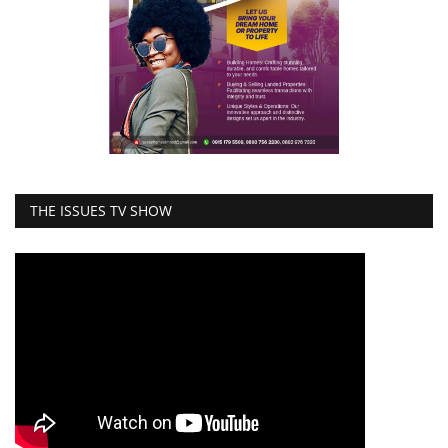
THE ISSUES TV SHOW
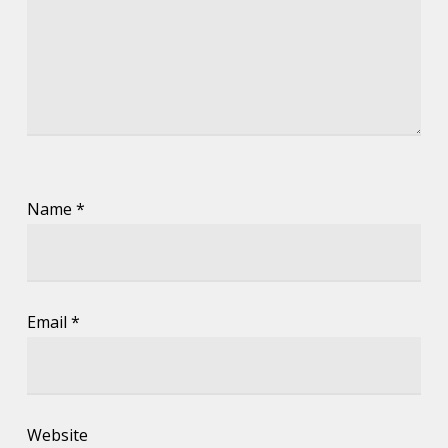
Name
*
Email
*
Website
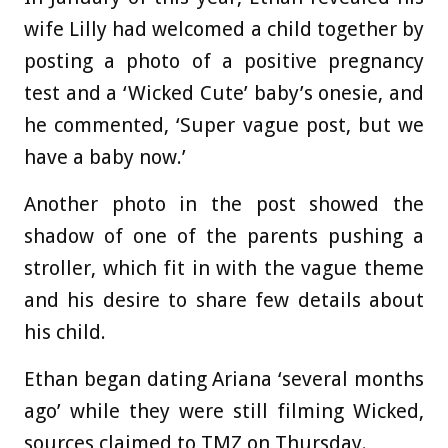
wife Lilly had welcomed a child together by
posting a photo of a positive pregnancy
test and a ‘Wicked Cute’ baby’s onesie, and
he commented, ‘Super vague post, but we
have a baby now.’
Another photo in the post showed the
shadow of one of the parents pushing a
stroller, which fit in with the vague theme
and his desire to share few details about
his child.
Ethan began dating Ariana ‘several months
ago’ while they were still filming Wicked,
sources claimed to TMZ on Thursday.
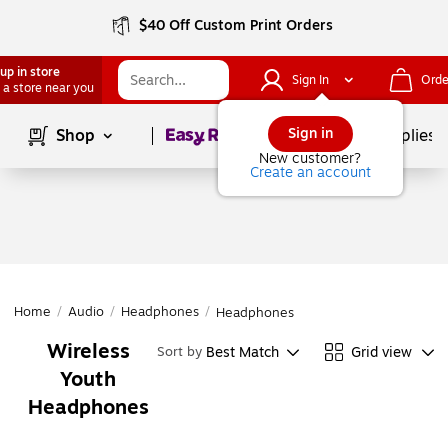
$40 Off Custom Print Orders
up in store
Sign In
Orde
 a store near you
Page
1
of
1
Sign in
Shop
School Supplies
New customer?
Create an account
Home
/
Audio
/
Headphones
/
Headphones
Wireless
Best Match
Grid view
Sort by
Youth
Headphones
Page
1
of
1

# # # #

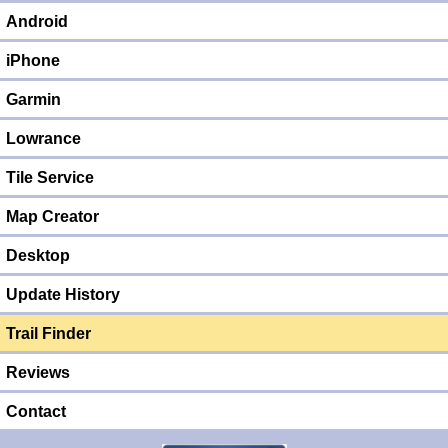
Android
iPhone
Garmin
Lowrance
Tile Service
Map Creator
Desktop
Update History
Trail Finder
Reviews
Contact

# # # #

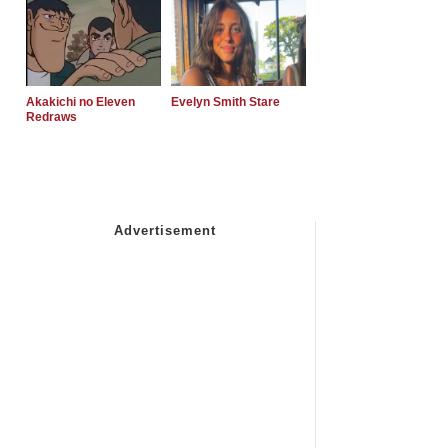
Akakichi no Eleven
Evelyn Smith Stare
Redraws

# # # #

» Exercise
Could you write out exactly the lines of the data above that run from the one holding "THE ISSUES TV SHOW" to the one holding "sources claimed to TMZ on Thursday.", with both ends in and all pictures out?

» Response to this task
THE ISSUES TV SHOW
Name
*
Email
*
Website
wife Lilly had welcomed a child together by
posting a photo of a positive pregnancy
test and a ‘Wicked Cute’ baby’s onesie, and
he commented, ‘Super vague post, but we
have a baby now.’
Another photo in the post showed the
shadow of one of the parents pushing a
stroller, which fit in with the vague theme
and his desire to share few details about
his child.
Ethan began dating Ariana ‘several months
ago’ while they were still filming Wicked,
sources claimed to TMZ on Thursday.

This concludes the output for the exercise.